La Cour de cassation décide depuis longtemps que le point de départ de la prescription d’une action en responsabilité délictuelle est la réalisation du dommage ou la date à laquelle il est révélé à la victime si celle-ci établit qu’elle n’en avait pas eu précédemment connaissance.
Sommaire
Le principe de la liberté du commerce
Le principe de la liberté du commerce implique qu’un produit qui n’est pas l’objet de droits privatifs peut être librement reproduit et commercialisé à moins que la reproduction ou l’imitation du produit ait pour objet ou pour effet de créer un risque de confusion entre les produits dans l’esprit du public, comportement déloyal constitutif d’une faute au sens de l’article 1240 du code civil.
Le parasitisme
Le parasitisme consiste, pour un opérateur économique, à se placer dans le sillage d’un autre afin de tirer profit, sans rien dépenser, de ses efforts et de son savoir-faire, de la notoriété acquise ou des investissements consentis.
La charge de la preuve
La demande en concurrence déloyale et parasitaire présente un fondement délictuel et il incombe en conséquence au demandeur de rapporter la preuve d’un agissement fautif des défendeurs commis à son préjudice par la création d’un risque de confusion et / ou la captation des investissements consentis pour développer un produit phare.
Dans cette affaire, les sociétés VF reprochent à M. [G], à la société Super Brand Licencing, à la société Artextyl et à la société The Outdoor Company des faits qu’elles considèrent comme distincts de ceux de la contrefaçon de marques par la reprise illicite des éléments marqueurs de l’environnement NAPAPIJRI notamment par l’usage systématique par la société Artextyl du motif « drapeau norvégien » sur les vêtements qu’elles considèrent comme un emprunt essentiel à l’univers NAPAPPIJRI comme l’usage du nom « geographic ». Elles invoquent également une démarche de parasitisme démontrée par la copie de la forme des vêtements et des campagnes de communication similaires.
Les sociétés Artextyl et The Outdoor Company leur opposent la prescription de l’action sur le fondement de l’article 2224 du code civil faisant valoir que les faits qui leur sont reprochés ont débuté en 2005 et ont perduré sans interruption jusqu’à l’introduction de la procédure en avril 2017, ces faits étant prescrits depuis le 17 juin 2013.
Elles ajoutent que les sociétés VF ont déjà été en litige en 2006 avec la société Artextyl et connaissaient ou à tout le moins ne pouvaient pas ne pas connaître les collections distribuées par cette société et les faits qu’elles dénoncent aujourd’hui.
Les sociétés VF répliquent que la computation du délai de prescription de l’article 2224 du code civil telle qu’elle résulte de l’arrêt de la Cour de cassation du 26 février 2020 ne peut être appliquée à l’instance en cours, cette nouvelle interprétation aboutissant à priver les sociétés VF d’un procès équitable alors qu’elles ne pouvaient ni connaître, ni prévoir cette nouvelle règle jurisprudentielle.

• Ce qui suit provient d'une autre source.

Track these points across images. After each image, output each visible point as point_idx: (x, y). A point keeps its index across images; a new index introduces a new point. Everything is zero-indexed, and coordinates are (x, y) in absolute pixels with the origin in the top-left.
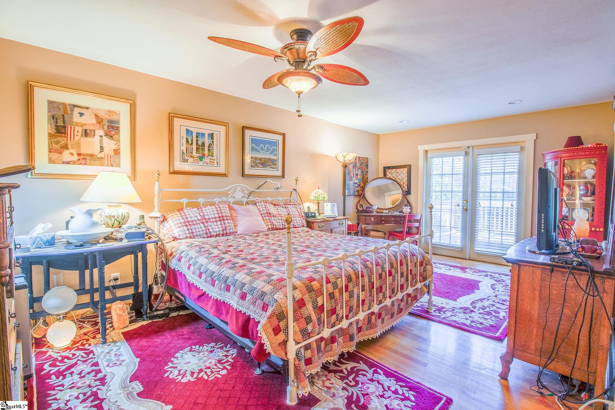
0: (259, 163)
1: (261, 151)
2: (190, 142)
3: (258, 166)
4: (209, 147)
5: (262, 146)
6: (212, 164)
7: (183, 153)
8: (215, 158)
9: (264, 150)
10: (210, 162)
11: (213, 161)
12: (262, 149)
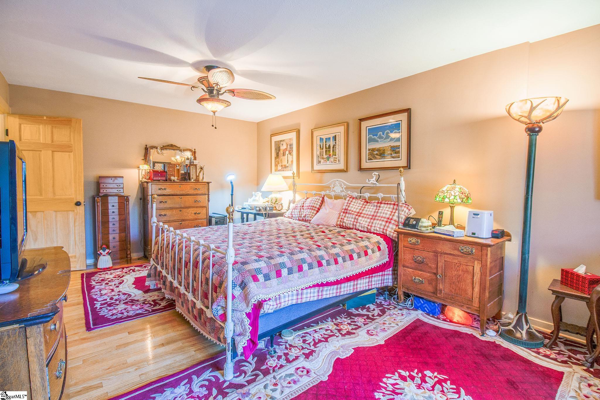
0: (377, 154)
1: (379, 140)
2: (322, 147)
3: (376, 158)
4: (333, 148)
5: (380, 135)
6: (335, 162)
7: (318, 156)
8: (337, 156)
9: (382, 138)
10: (334, 160)
11: (336, 159)
12: (380, 137)
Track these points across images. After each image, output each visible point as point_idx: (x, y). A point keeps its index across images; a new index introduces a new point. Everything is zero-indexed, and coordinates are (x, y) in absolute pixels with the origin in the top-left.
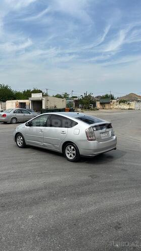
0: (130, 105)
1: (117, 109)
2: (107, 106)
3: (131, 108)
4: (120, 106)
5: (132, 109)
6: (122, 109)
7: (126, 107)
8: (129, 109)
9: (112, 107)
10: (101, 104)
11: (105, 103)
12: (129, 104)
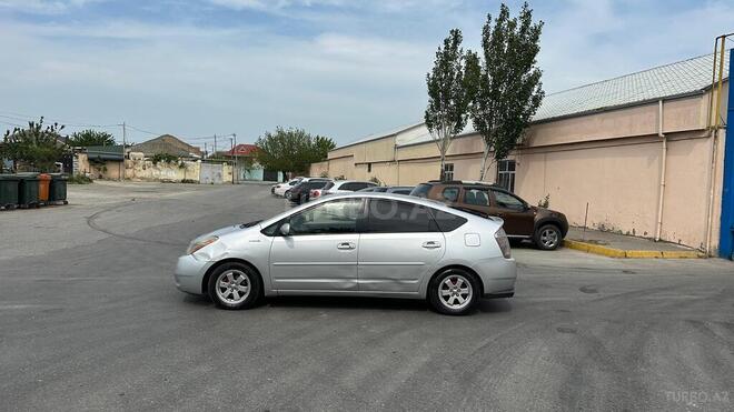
0: (187, 170)
1: (148, 180)
2: (113, 171)
3: (188, 178)
4: (155, 173)
5: (192, 182)
6: (163, 181)
7: (174, 174)
8: (183, 181)
9: (129, 173)
10: (92, 161)
11: (105, 161)
12: (182, 166)
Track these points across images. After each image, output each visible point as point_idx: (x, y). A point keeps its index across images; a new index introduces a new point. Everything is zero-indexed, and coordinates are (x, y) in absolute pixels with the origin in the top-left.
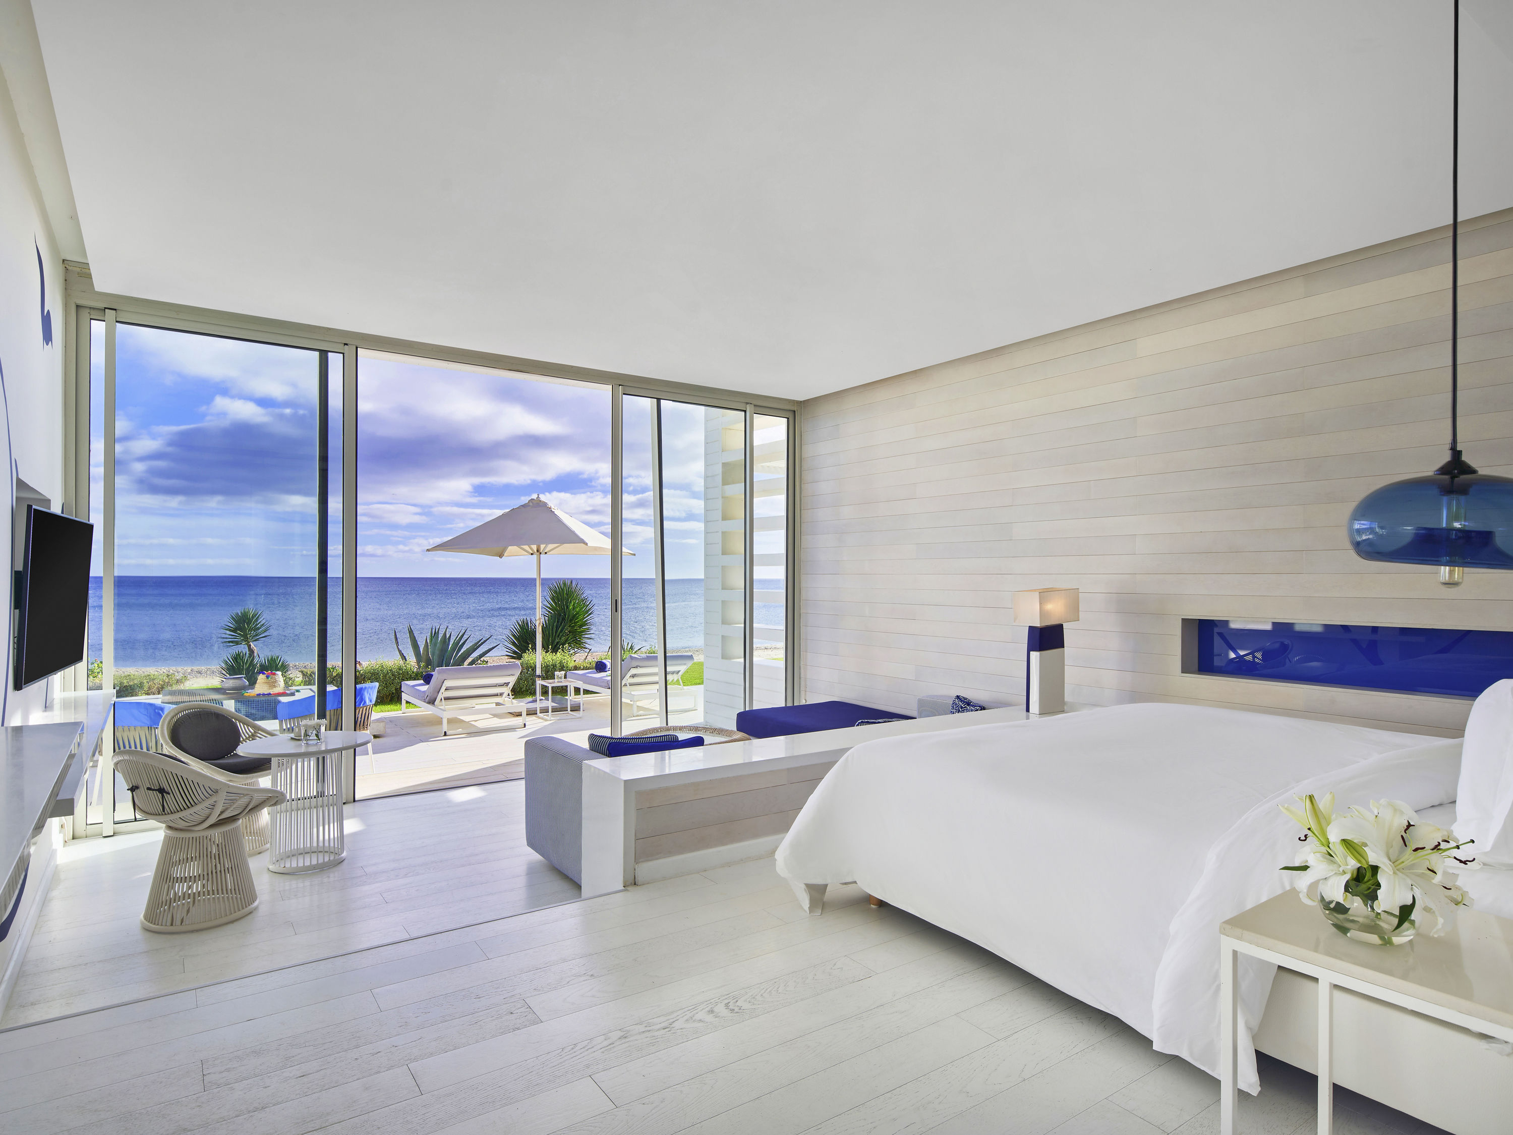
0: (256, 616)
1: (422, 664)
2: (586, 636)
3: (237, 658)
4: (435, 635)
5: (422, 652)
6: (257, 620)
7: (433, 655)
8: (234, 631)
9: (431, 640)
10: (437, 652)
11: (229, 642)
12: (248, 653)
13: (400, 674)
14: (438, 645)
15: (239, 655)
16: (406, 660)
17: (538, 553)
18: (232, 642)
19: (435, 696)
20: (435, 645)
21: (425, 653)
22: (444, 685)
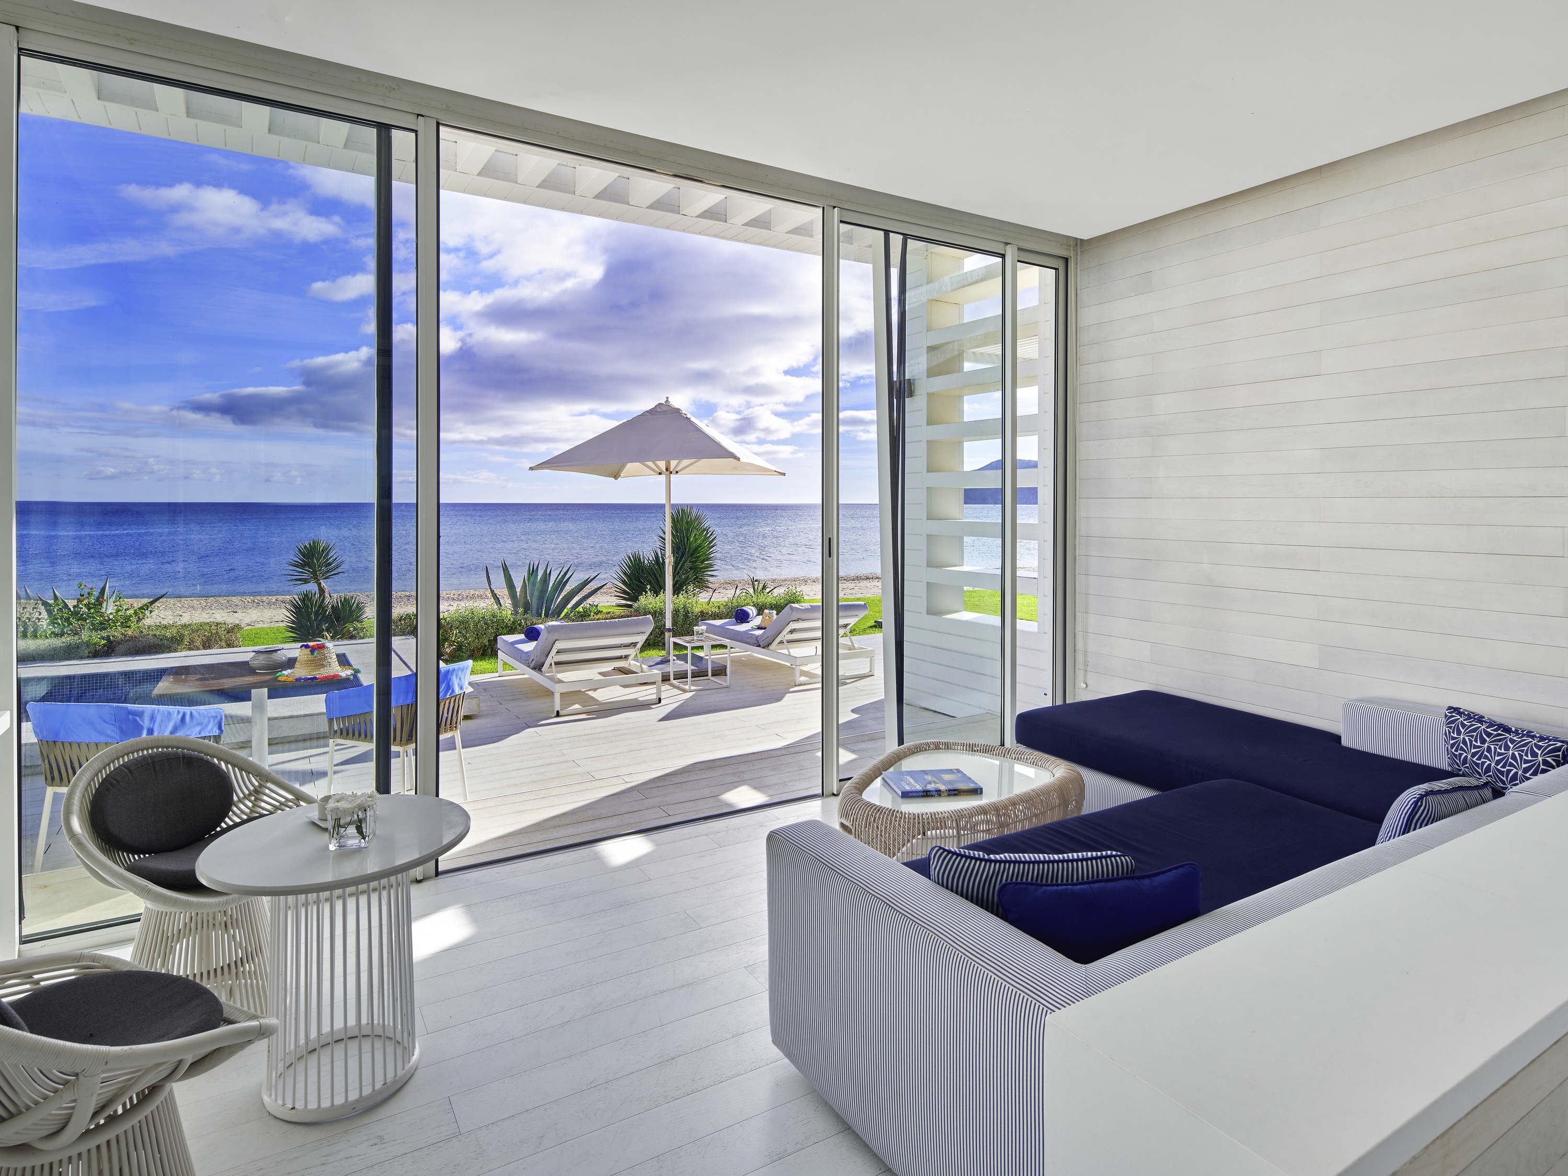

Elles ajoutent en tout état de cause que les intimées ne démontrent pas leur connaissance des faits invoqués avant 2012.
Le point de départ de l’action
Avant l’arrêt non publié rendu par la chambre commerciale de la Cour de cassation en date du 26 février 2020 (n° 18/19153), l’ensemble de la jurisprudence ne considérait pas que le délai de prescription de l’action en concurrence déloyale courait à compter du dernier fait connu.
En effet, la Cour de cassation décide depuis longtemps que le point de départ de la prescription d’une action en responsabilité délictuelle est la réalisation du dommage ou la date à laquelle il est révélé à la victime si celle-ci établit qu’elle n’en avait pas eu précédemment connaissance.
Aussi, outre que les exigences de la sécurité juridique et de protection de la confiance légitime des justiciables ne consacrent pas de droit acquis à une jurisprudence, il était prévisible pour les sociétés VF lors de leur action en concurrence déloyale, de nature délictuelle, soumise au régime de la prescription de l’article 2224 du code civil, introduite le 26 avril 2017, que le délai quinquennal partait du jour où elles ont connu ou aurait dû connaître les faits leur permettant de l’exercer, peu important que les agissements déloyaux se soient inscrits dans la durée, une telle décision ne résultant pas de l’interprétation nouvelle de dispositions qui sont en vigueur depuis la loi n°2008-561 du 17 juin 2008.
En conséquence, la décision de la Cour de cassation du 26 février 2020 ne constituant pas en tant que telle un revirement de jurisprudence fixant un nouveau point de départ du délai de prescription, son application n’aboutit pas à priver les sociétés VF d’un procès équitable au sens de l’article 6 § 1 de la Convention de sauvegarde des droits de l’homme et des libertés fondamentales.